— READING TEXT —
━━━━

Yeah, that Love Inc song that came out, ‘Broken Bones’, all that stuff that came out when I was a very impressionable, young child. We had all that stuff on repeat. In Canada the radios have to play a certain percentage of Canadian content so there was tons of music on repeat which was kind of for children but also had adult content.

There was also this TV channel, MuchMusic, that I always had on and it had VJs and music videos that were super influential. In Toronto there was also this thing called Electric Circus, which was a dance night where they would have acts like Aqua playing and they hired dancers. This was for children and they would broadcast it to all of Canada. When I was seven, I would see this and I feel like “This is what it means to grow up, this is what teenagers and adults do, they go to this type of thing.” I was definitely impressioned by that in some way, subconsciously.

At the beginning of our conversation, you mentioned that you put on events. You also run an artist space in Montreal called Le Chateau. Community is clearly important to you. How does it help you as an artist?

Music scenes, in general, are something that a lot of people gravitate to for meaning. I honestly truly believe in the power of dance music and the healing properties of music. In terms of culture and as a service to the world, that’s the thing that I’m most passionate about, how it can lift people up. It’s not just about me expressing myself and putting on parties so people can get fucked up. I want people to find music and make themselves feel better through it. I also try to contribute because people bring me places and I really admire them for that because it’s definitely not easy. I think it’s important for partygoers to realise that the best parties are usually within that underground space, where people aren’t making a tonne of money and there’s a lot of work that goes into it.

━━━━

— STORED DATA —
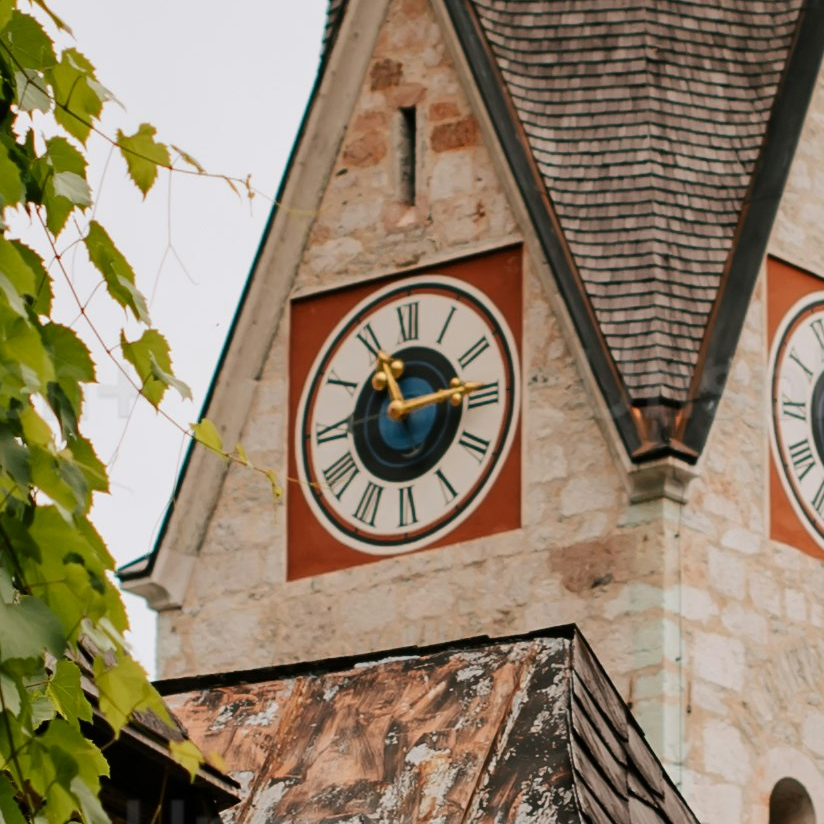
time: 11:13
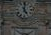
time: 5:01
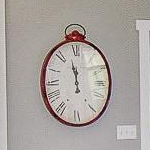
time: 11:57
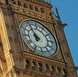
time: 6:54
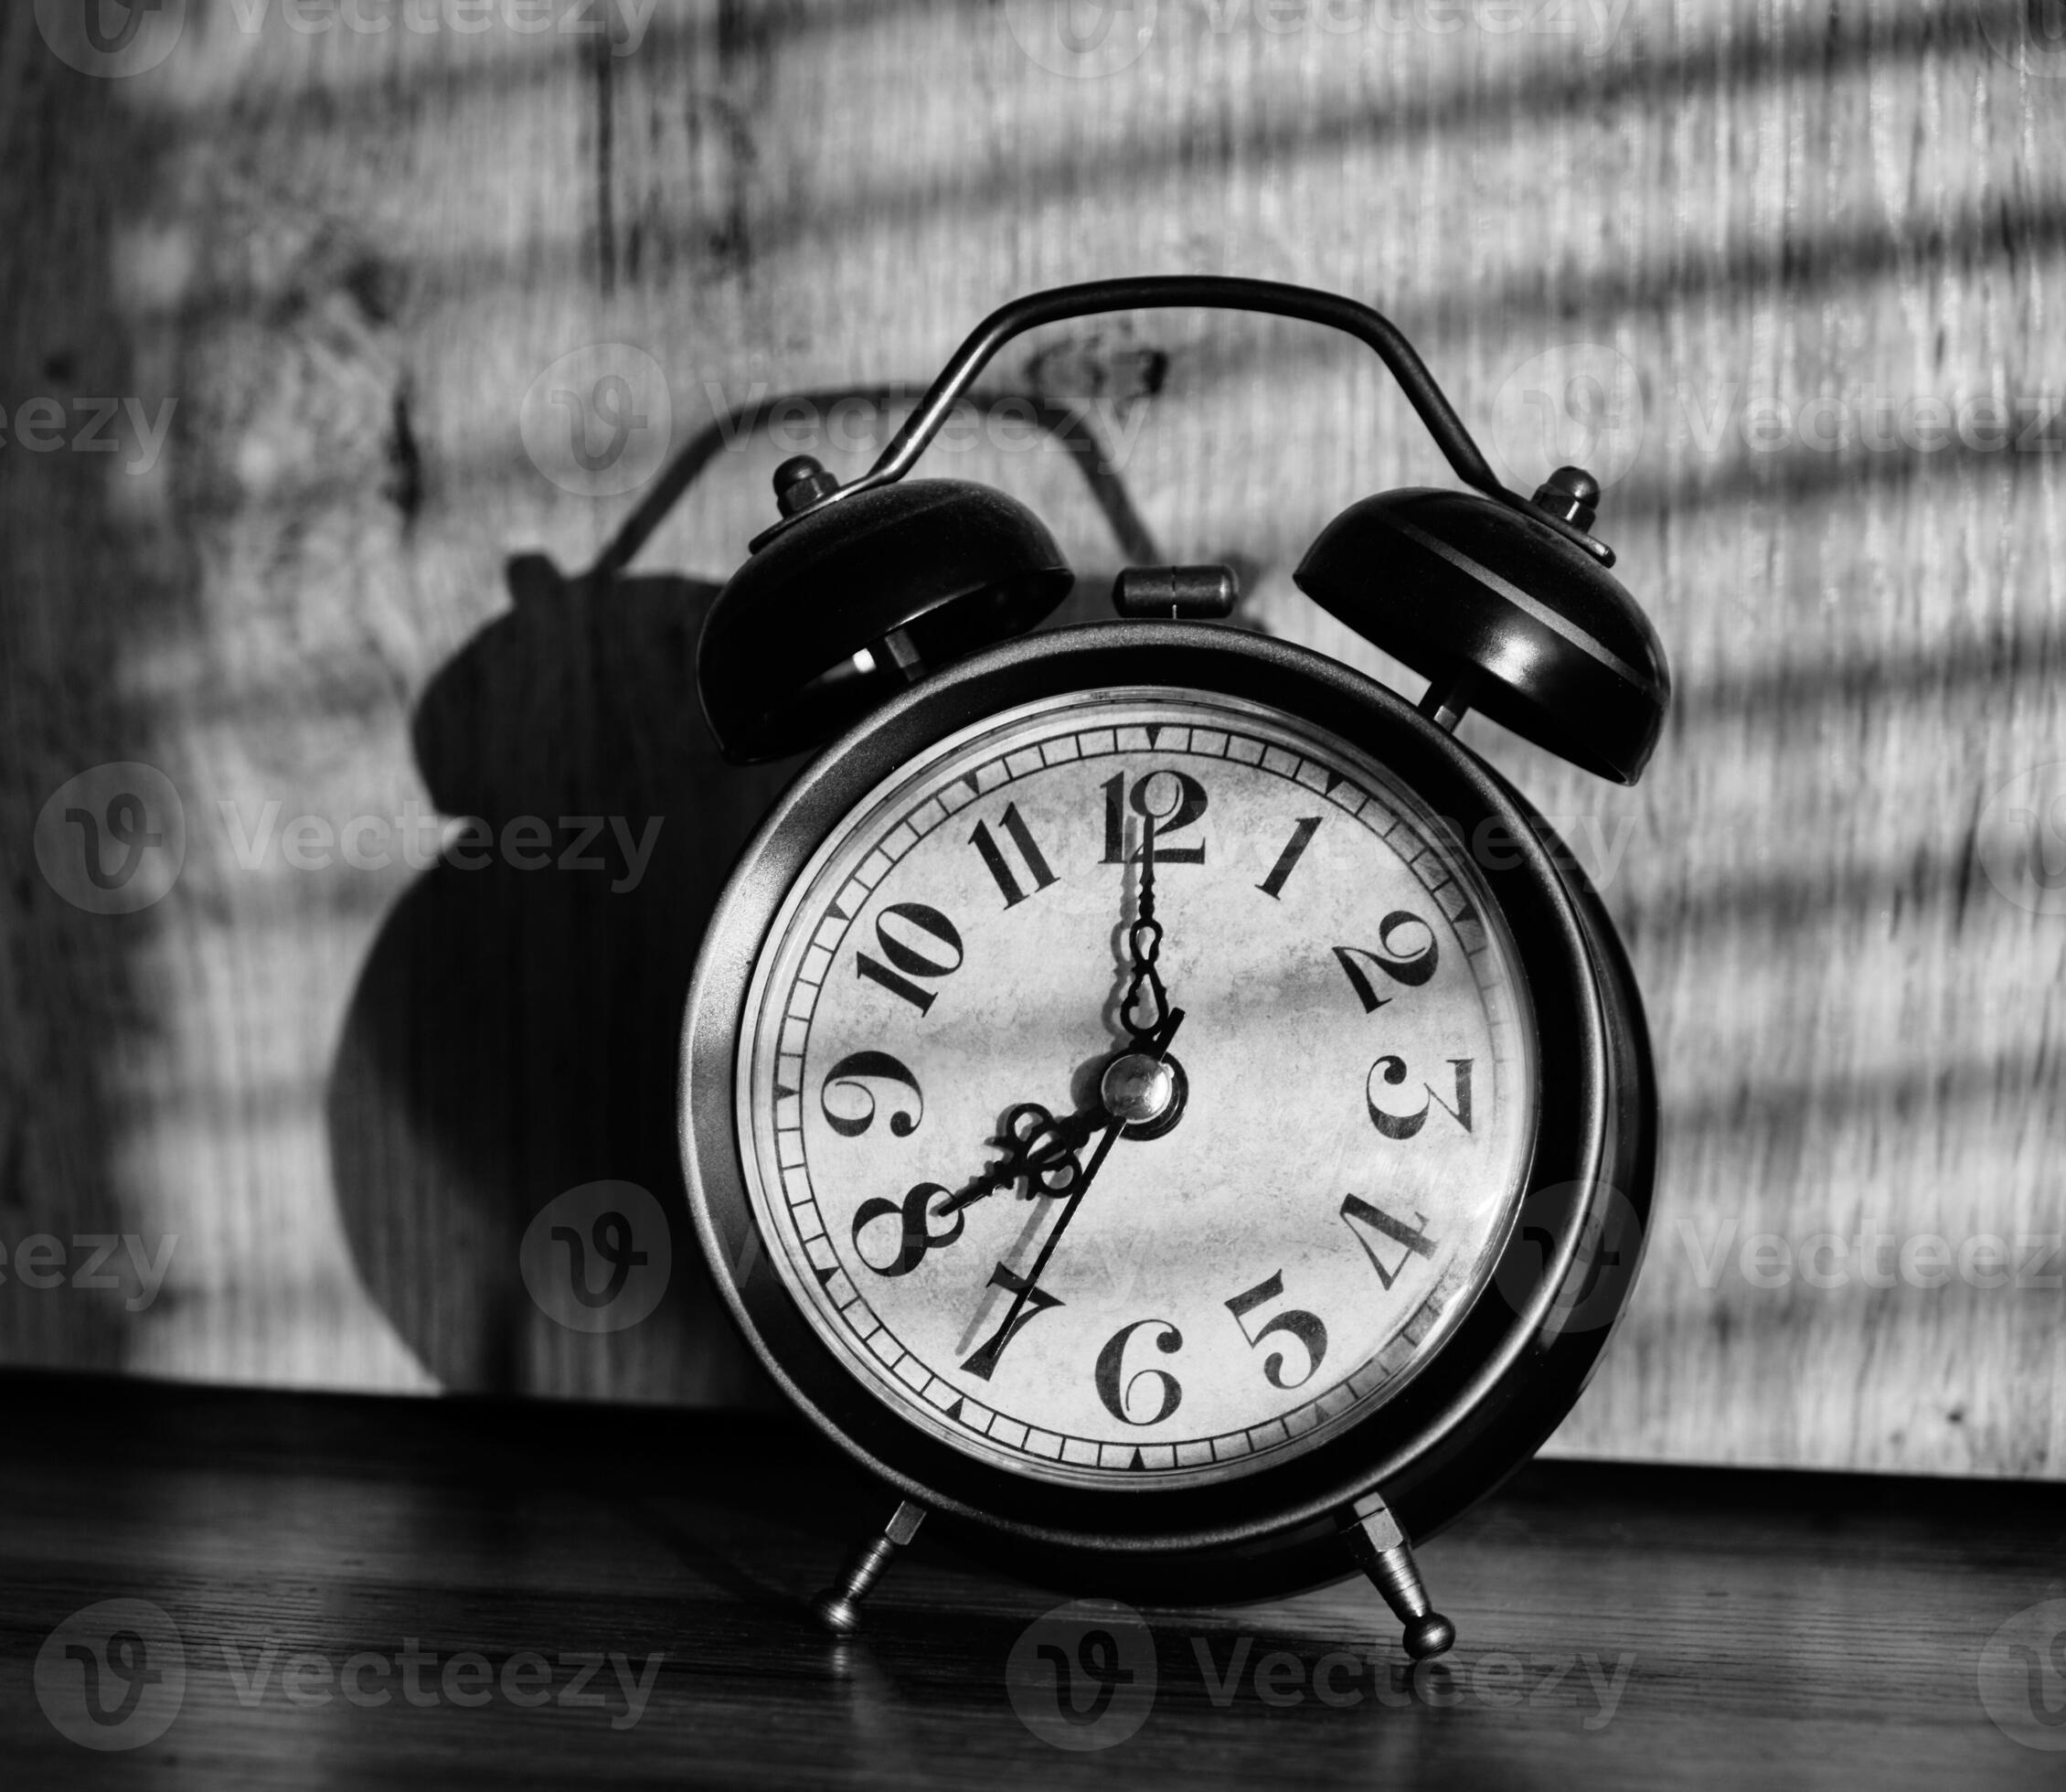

━━━━

— TO DO —
- 1) In the music interview, what is the name of the artist space the interviewee runs in Montreal?
- 2) Write the next part of the music interview, picking up after its final sentence.

— RESPONSES PER TASK —
- 1) Le Chateau.

- 2)
With the artist space, I wanted it to be this HQ where creative people can come together. A place for ideas to come about, where people can do projects, collaborate and basically take control of their life, including myself. Beforehand I felt like I didn’t have space to do all the things I wanted to do. Now I can DJ, record mixes and make music. I can have parties, put on shows and do photoshoots. As an artist, you need to be able to do all these things. It’s also very satisfying to bring people together and see them working on things. Unfortunately, we’re living in a world where these DIY spaces are being slowly eroded, especially here in Canada, when something’s gone it doesn’t really get replaced. I believe it’s super important to have places for artists to work and perform and I find it so fucked that it’s not something that’s considered in the development of cities.

Finally, what’s next for you after this EP? Might we have a Regularfantasy album at some point?

For sure. Kristian and I have a project called Rendezvous, so we’re going to work on an EP and some new Regularfantasy songs. There’s also talk of a live band version of Reguarfantasy. Cecile and I are going to work on a collab for Plush Records this year too. I basically want to make more music that I would want to DJ. I feel like ‘New Glow’ was a really good step for me, but I’m still not fully there. I want to expand on this whole theme of lyrics and dance music that’s highly produced. Soon I also have a Plush record coming out. I’m doing a European tour in the spring and probably another little one next summer. I’m also possibly going to Australia this winter but I don’t know yet. I’ll be going around. I’m excited to get back to life, as it were.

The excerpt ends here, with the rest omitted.